Your task
Recast the lines from the one containing "### vue-loader" up to and including the one containing "Some code to" as a JSON list of strings, one string per line. Leave out blank lines and the pictures.

*** Data to examine Section Begins ***

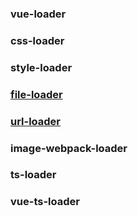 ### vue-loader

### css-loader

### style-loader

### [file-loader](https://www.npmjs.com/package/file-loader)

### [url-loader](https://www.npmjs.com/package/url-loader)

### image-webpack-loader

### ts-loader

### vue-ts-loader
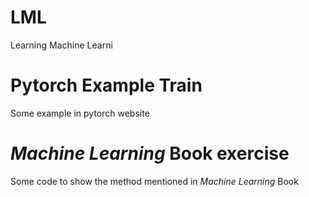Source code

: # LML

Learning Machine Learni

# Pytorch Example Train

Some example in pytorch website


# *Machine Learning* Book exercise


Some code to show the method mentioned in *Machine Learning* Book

*** Data to examine Section Ends ***
*** Data to examine Section Begins ***

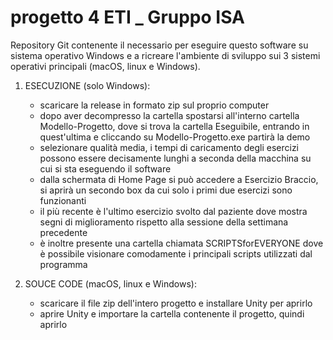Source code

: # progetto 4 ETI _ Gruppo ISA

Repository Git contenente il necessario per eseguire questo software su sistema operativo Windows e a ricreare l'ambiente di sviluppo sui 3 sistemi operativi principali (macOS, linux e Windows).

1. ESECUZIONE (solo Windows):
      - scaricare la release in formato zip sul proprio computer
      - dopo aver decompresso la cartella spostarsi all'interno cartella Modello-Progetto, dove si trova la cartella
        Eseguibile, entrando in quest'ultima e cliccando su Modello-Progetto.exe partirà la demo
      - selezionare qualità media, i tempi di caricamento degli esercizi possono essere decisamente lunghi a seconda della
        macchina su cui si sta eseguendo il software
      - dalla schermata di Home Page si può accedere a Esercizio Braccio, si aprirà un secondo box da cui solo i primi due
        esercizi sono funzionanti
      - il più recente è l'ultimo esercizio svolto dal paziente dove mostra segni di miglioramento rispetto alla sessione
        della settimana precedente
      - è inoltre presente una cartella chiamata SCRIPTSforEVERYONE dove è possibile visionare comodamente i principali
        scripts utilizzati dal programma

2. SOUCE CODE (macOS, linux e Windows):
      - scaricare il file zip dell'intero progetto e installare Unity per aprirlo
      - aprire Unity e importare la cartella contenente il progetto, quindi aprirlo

*** Data to examine Section Ends ***

Solved problem
[
  " ### vue-loader",
  "### css-loader",
  "### style-loader",
  "### [file-loader](https://www.npmjs.com/package/file-loader)",
  "### [url-loader](https://www.npmjs.com/package/url-loader)",
  "### image-webpack-loader",
  "### ts-loader",
  "### vue-ts-loader",
  "Source code",
  ": # LML",
  "Learning Machine Learni",
  "# Pytorch Example Train",
  "Some example in pytorch website",
  "# *Machine Learning* Book exercise",
  "Some code to show the method mentioned in *Machine Learning* Book"
]